The problem = Retype the data below exactly, skipping pictures.

---- Supplied data

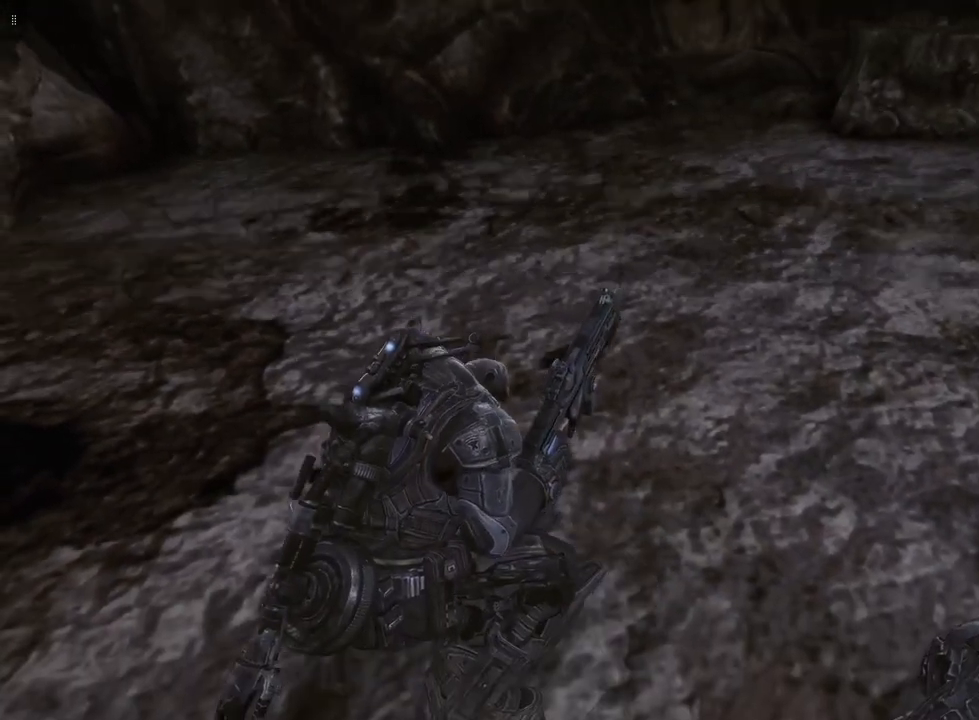
{"buttons": [], "left_stick": "up", "right_stick": "right", "events": [[167, "right_stick", "right"], [450, "left_stick", "up"]]}
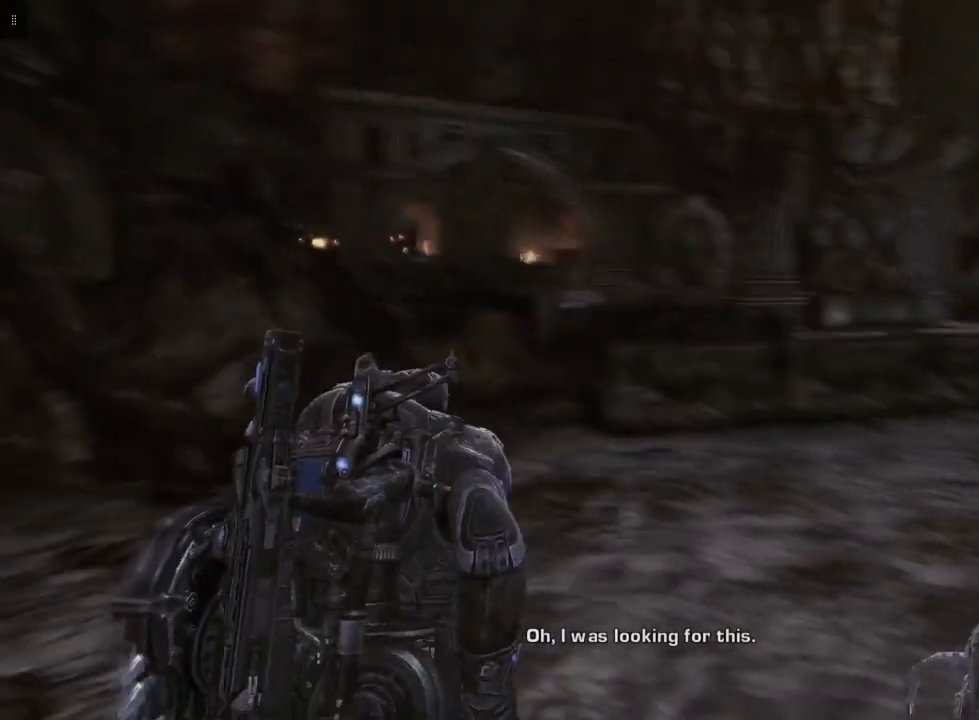
{"buttons": [], "left_stick": "up", "right_stick": "center", "events": [[150, "right_stick", "center"]]}
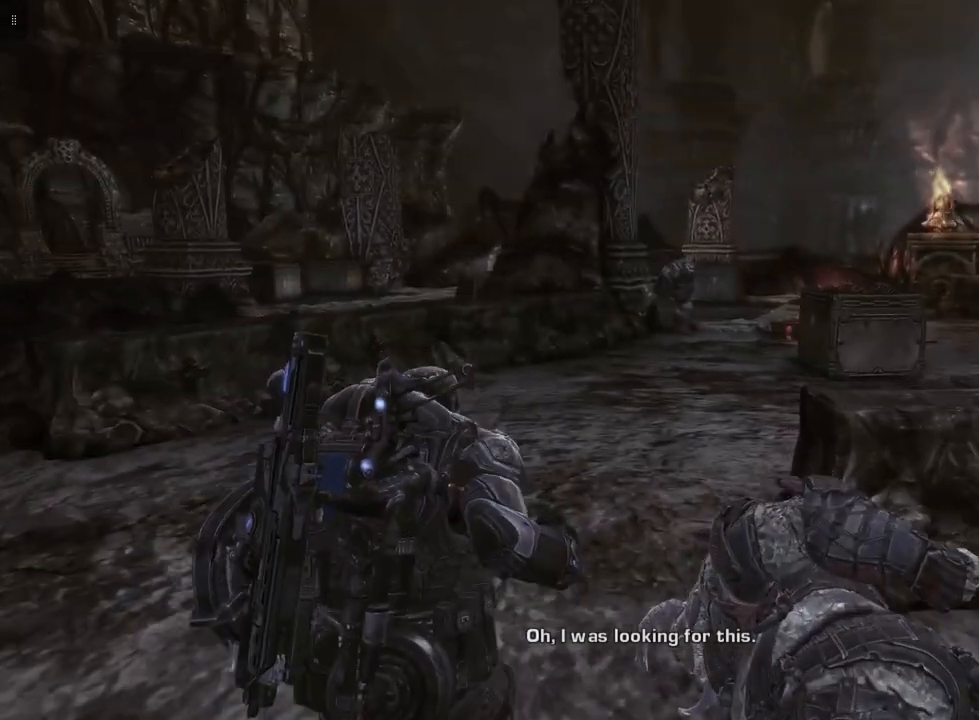
{"buttons": [], "left_stick": "up", "right_stick": "right", "events": [[100, "right_stick", "right"]]}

--------

Written response =
{"buttons": [], "left_stick": "up", "right_stick": "right", "events": [[167, "right_stick", "right"], [450, "left_stick", "up"]]}
{"buttons": [], "left_stick": "up", "right_stick": "center", "events": [[150, "right_stick", "center"]]}
{"buttons": [], "left_stick": "up", "right_stick": "right", "events": [[100, "right_stick", "right"]]}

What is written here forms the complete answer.